Nazajutrz, w czwartek, budzę się z duszą jasną i czystą jak piękny wiosenny dzień. Do cerkwi idę wesoło, śmiało, czując, że mam przystąpić do komunii, że mam na sobie wytworną, drogą koszulę z jedwabnej, jeszcze babcinej sukni! W cerkwi wszystko tchnie radością, szczęściem, wiosną; twarze Matki Boskiej i św. Jana Apostoła nie są tak smutne jak wczoraj, twarze przystępujących do komunii opromienia nadzieja, wydaje się, że cała przeszłość poszła w zapomnienie, wszystko przebaczono. Mitka też jest uczesany i ubrany po świątecznemu. Spoglądam, radośnie na jego odstające uszy i żeby udowodnić, że nie mam nic przeciwko niemu, mówię:
— Jesteś dzisiaj ładny i gdyby ci nie sterczały tak włosy, gdybyś nie był tak biednie ubrany, toby nikt nie pomyślał, że twoja matka jest praczką, a nie szlachcianką. Przyjdź do mnie na Wielkanoc, będziemy grać w kości.

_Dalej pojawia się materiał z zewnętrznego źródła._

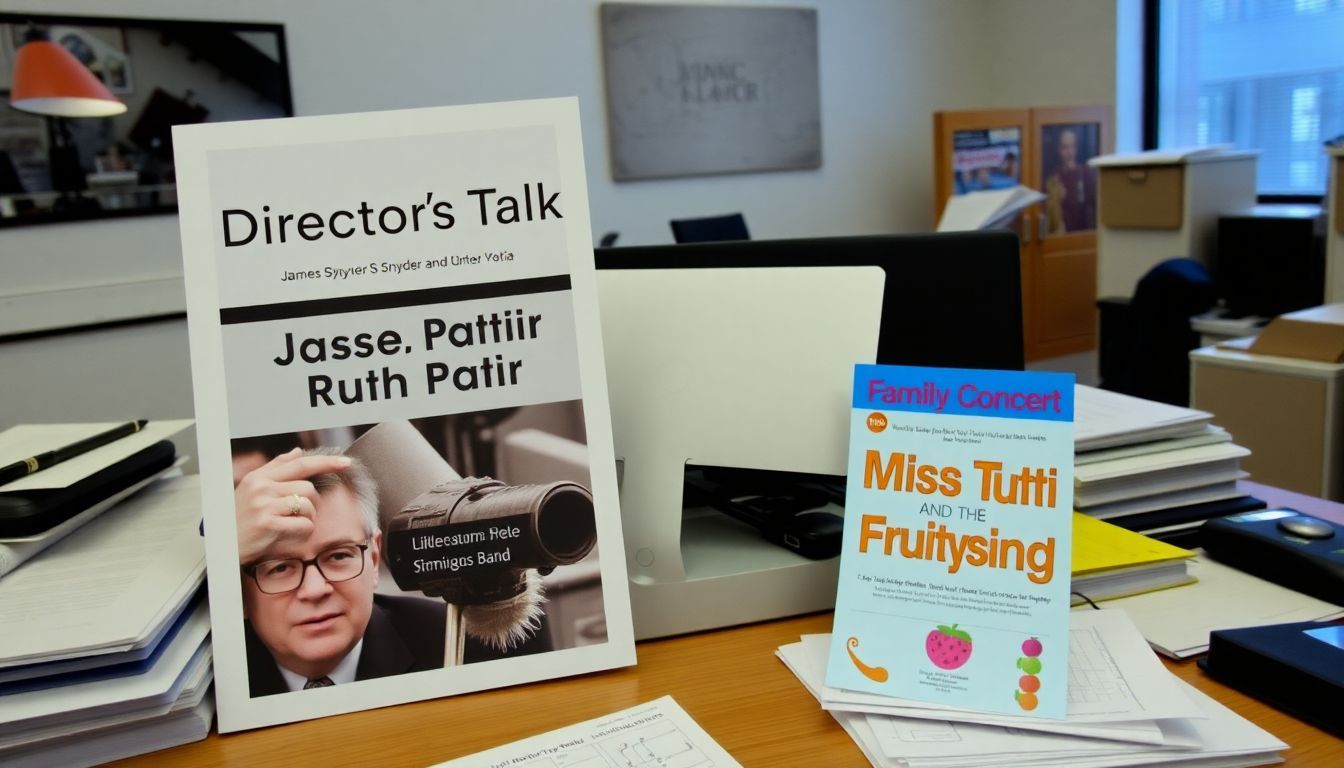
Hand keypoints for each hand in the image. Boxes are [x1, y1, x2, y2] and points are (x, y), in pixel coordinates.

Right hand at [235, 448, 351, 564]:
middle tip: (300, 515)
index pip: (300, 464)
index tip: (345, 462)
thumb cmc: (239, 518)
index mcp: (259, 477)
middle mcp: (262, 488)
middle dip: (312, 504)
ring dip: (308, 519)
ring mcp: (264, 505)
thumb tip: (298, 452)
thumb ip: (275, 469)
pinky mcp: (268, 524)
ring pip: (308, 506)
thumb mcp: (251, 488)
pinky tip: (290, 536)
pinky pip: (304, 525)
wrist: (222, 546)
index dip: (326, 462)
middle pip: (308, 488)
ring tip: (292, 526)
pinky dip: (303, 533)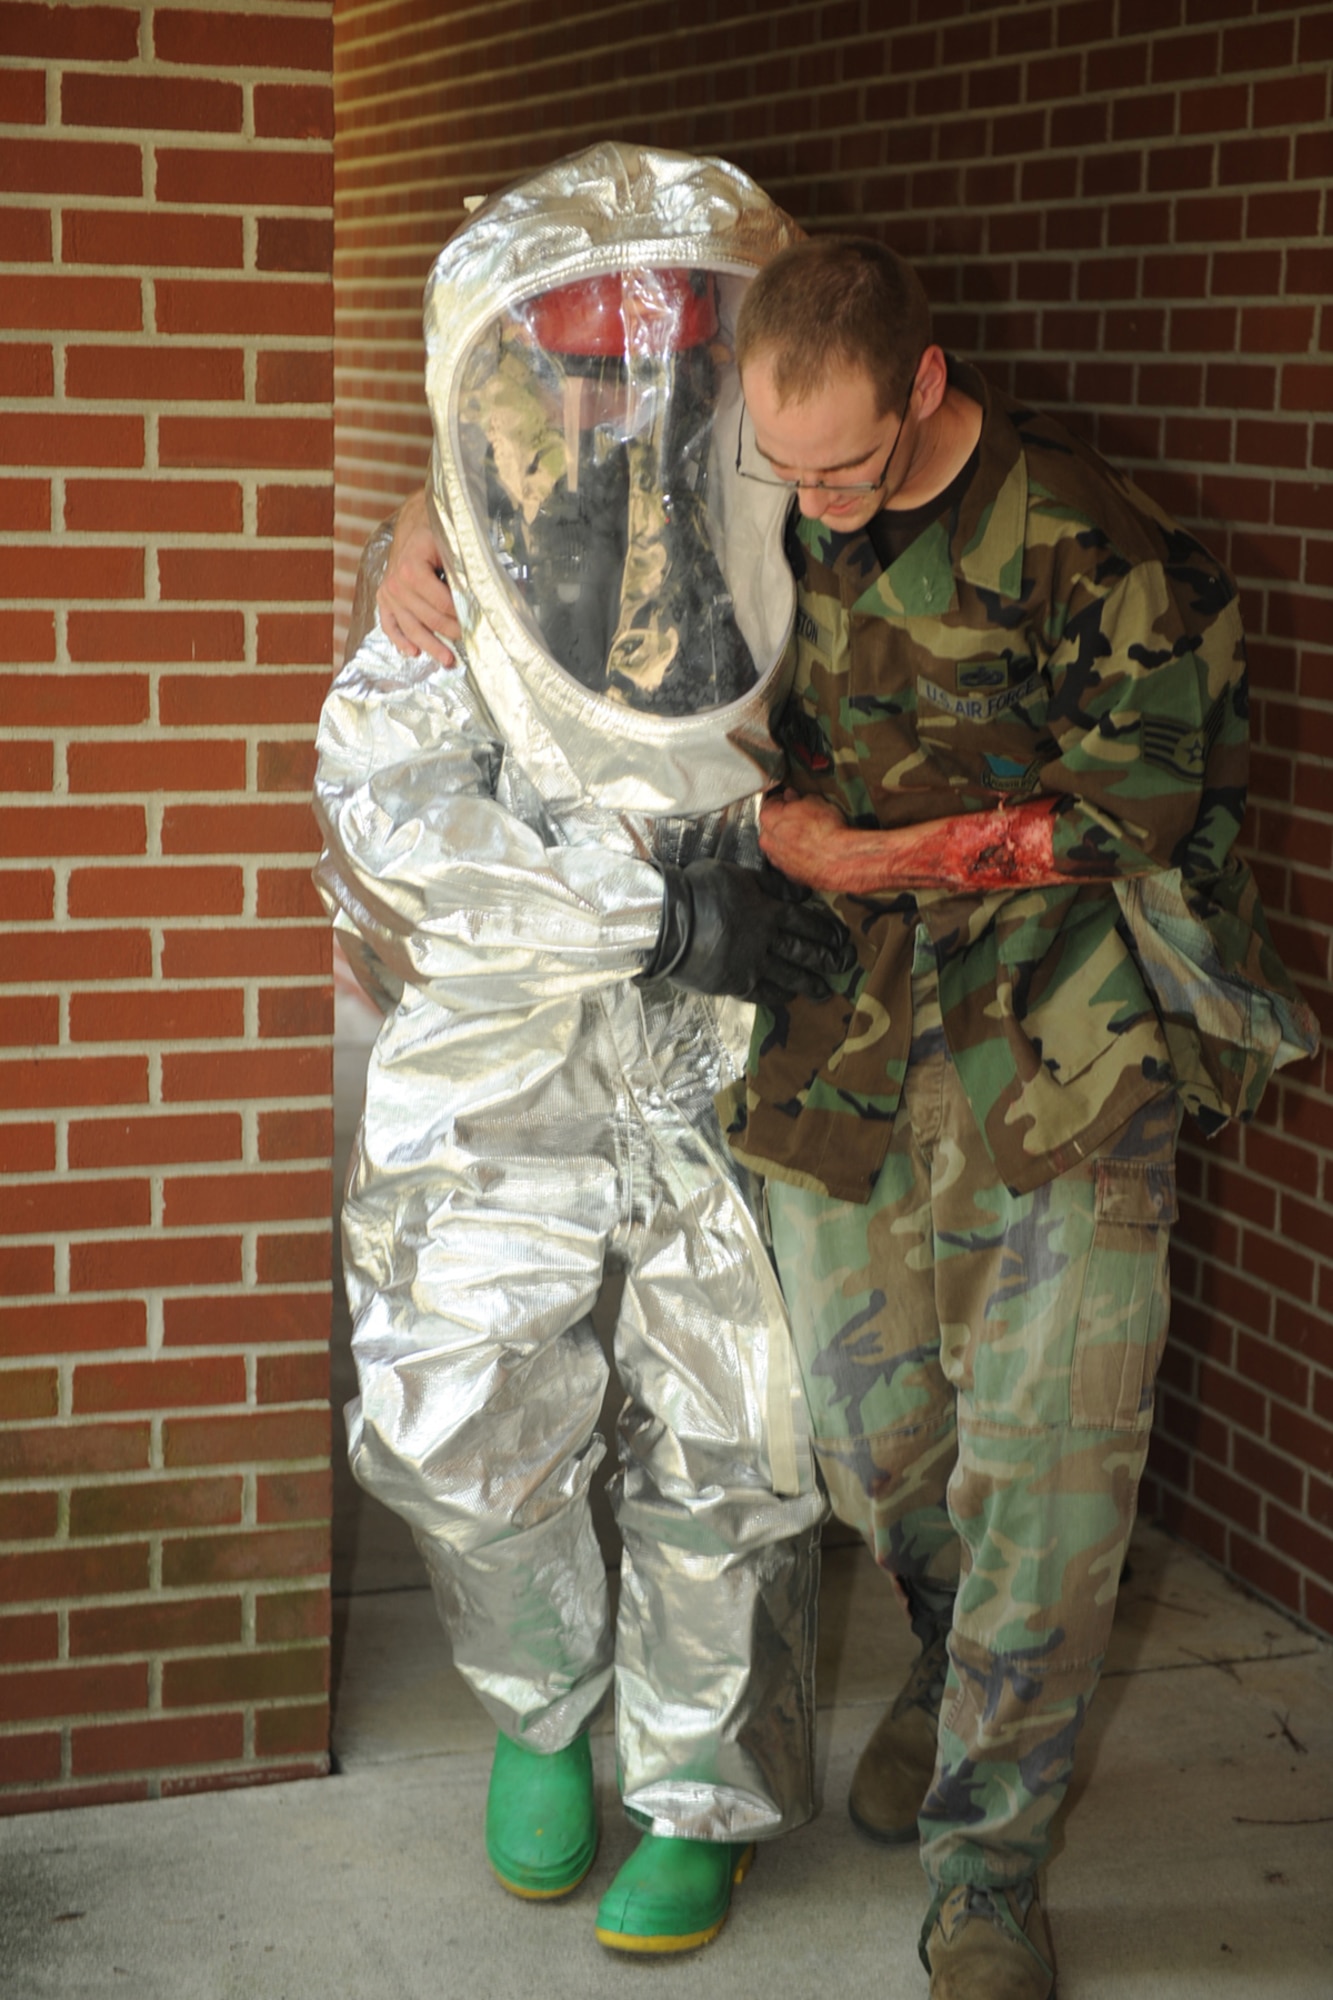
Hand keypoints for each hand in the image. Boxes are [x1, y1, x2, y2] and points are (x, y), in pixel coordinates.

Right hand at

Mitka spogląda na mnie z niedowierzaniem i spod poły grozi mi pięścią.
Wczorajsza dama wydaje mi się prześliczna. Ma na sobie jasnoniebieską suknię z ogromną świecącą broszką w kształcie podkowy. Nie mogę się jej napatrzeć i myślę, że kiedy wyrosnę duży, to koniecznie ożenię się z taką damą, przypomniawszy jednak, że to wstyd żenić się, przestaję o tym myśleć i idę za kliros*, gdzie diaczek już odmawia godzinki.
*/Riasa — długa szata o szerokich rękawach, noszona przez duchownych prawosławnych.
*/Kliros — podium dla chóru cerkiewnego, znajdującego się po obu stronach głównego ołtarza.